Esercizi da svolgere:
[1] Traduci in inglese questa frase del brano sugli oppiacei: «Con la sentenza di ieri, mercoledì 1 settembre, i laboratori Purdue finiscono, secondo lo schema mutuato dal Chapter 11, sotto il controllo di un trust.»
[2] Prosegui il brano sugli oppiacei a partire da dove si interrompe.

Brano scelto:
Una sentenza clamorosa, un indennizzo da 4,5 miliardi per risarcire mezzo milione di vittime: i Sackler perdono Purdue Pharma ma si salvano dalle accuse più gravi sul farmaco killer. Ecco cosa è successo

Big Pharma, l’agghiacciante caso degli oppiacei scuote gli Usa

La famiglia Sackler,  tra le più ricche d’America, proprietaria dei laboratori farmaceutici Purdue, ha comprato l’immunità più cara della storia: 4,5 miliardi di dollari per liberarsi delle conseguenze dell’epidemia degli oppiacei che negli ultimi vent’anni ha fatto più di mezzo milione di morti negli Stati Uniti. Scende così, forse, il sipario su una delle vicende più drammatiche (e vergognose) della recente storia americana: la diffusione degli oppiacei distribuiti a piene mani alle fasce più povere della popolazione, assistite da polizze assicurative a basso costo, con effetti devastanti per la salute.

Una delle società che hanno tratto più profitti da questo business (almeno dieci miliardi di dollari) è quella dei laboratori Purdue, posseduta dalla famiglia Sackler, una dinastia di mecenati cui, fino a pochi anni fa, era intitolata un’ala del Louvre che ospitava i tesori dell’arte antica graziosamente donati dalla dinastia.  Con la sentenza di ieri, mercoledì 1 settembre, i laboratori Purdue finiscono, secondo lo schema mutuato dal Chapter 11, sotto il controllo di un trust. Escono di scena invece i Sackler. Ma non è detto perché già i procuratori di due Stati hanno annunciato ricorsi contro la sentenza che assolve la famiglia, comunque ricchissima, dalle proprie responsabilità. Un finale che non soddisfa l’opinione pubblica, a partire dalle vittime dell’Oxycontin, il farmaco killer che per anni (attestano 30 milioni di e mail) è stata la droga più pubblicizzata e venduta negli States, spesso l’unico rimedio alla portata delle tasche degli Americani più poveri, compresi i reduci da Afghanistan ed Iraq, afflitti da malanni fisici e mentali.

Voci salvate
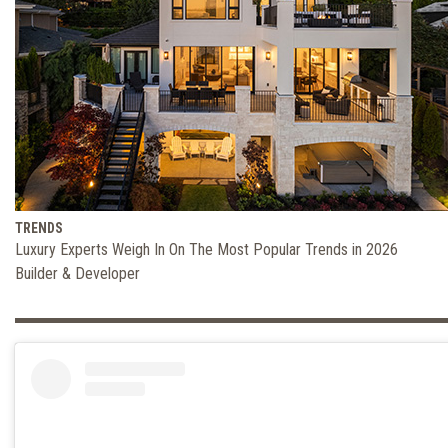
TRENDS
Luxury Experts Weigh In On The Most Popular Trends in 2026
Builder & Developer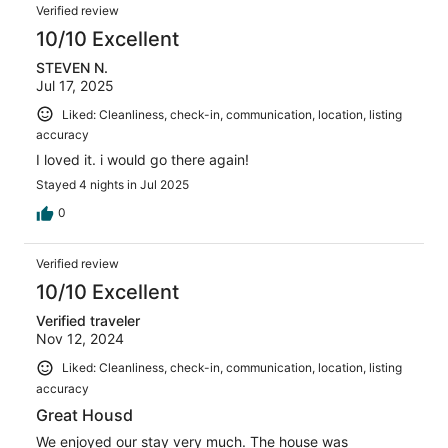
Verified review
10/10 Excellent
STEVEN N.
Jul 17, 2025
Liked: Cleanliness, check-in, communication, location, listing
accuracy
I loved it. i would go there again!
Stayed 4 nights in Jul 2025
0
Verified review
10/10 Excellent
Verified traveler
Nov 12, 2024
Liked: Cleanliness, check-in, communication, location, listing
accuracy
Great Housd
We enjoyed our stay very much. The house was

Risposte per esercizio:
[1] With yesterday's ruling, Wednesday, September 1, the Purdue laboratories come under the control of a trust, following the scheme borrowed from Chapter 11.

[2]
Una sorta di tragedia nazionale con un finale iniquo.  “I Sackler – scrive il New York Times – resteranno una delle famiglie più ricche d’America, forte di una protezione che la legge offre in genere alle società in bancarotta ma non ai loro proprietari, come avviene in questo caso”. Un risultato he suscita indignazione perché, scrive il Washington Post, “i Sackler  hanno finora evitato di riconoscere le proprie responsabilità”.  Richard, l’ex presidente, ancora un mese fa ha negato ogni responsabilità nella gestione del dossier, altri membri della famiglia si sono detti “inorriditi”. Solo David, già dirigente del gruppo, ha riconosciuto una “responsabilità morale” della famiglia, ma l’ha fatto sotto la protezione dello scudo garantito alla famiglia dopo che per due volte, un’analoga offerta era stata rifiutata dal tribunale.  

“Lo confesso: è un risultato davvero modesto. Ma non sono riuscito a far di meglio: la rete dei conti offshore che protegge il patrimonio dei Sackler si è rivelata inestricabile”. Così, con un certo imbarazzo, il giudice Robert Drain del tribunale fallimentare di White Plains che ha firmato la sentenza, ha commentato il verdetto che, alla fin fine, si traduce in ben poca cosa per le vittime: 3.500 dollari a testa per i danni minori fino ad un massimo di 48 mila per i parenti delle vittime, stroncate da overdose di farmaci. Magra consolazione: da oggi i profitti dei laboratori Purdue saranno interamente destinati a combattere gli effetti degli oppioidi, a partire dal Fentanyl, la tremenda droga sintetica che, recitano le accuse, rappresenta lo sbocco quasi scontato per i drogati da Oxycontin, l’unico farmaco che le assicurazioni “cheap”, in ottima forma a Wall Street, hanno distribuito ai loro clienti più poveri.
E i Sackler? Hanno un problema. Non solo il Louvre ma anche la Tate Gallery ed il Metropolitan hanno rifiutato le opere d’arte offerte in dono.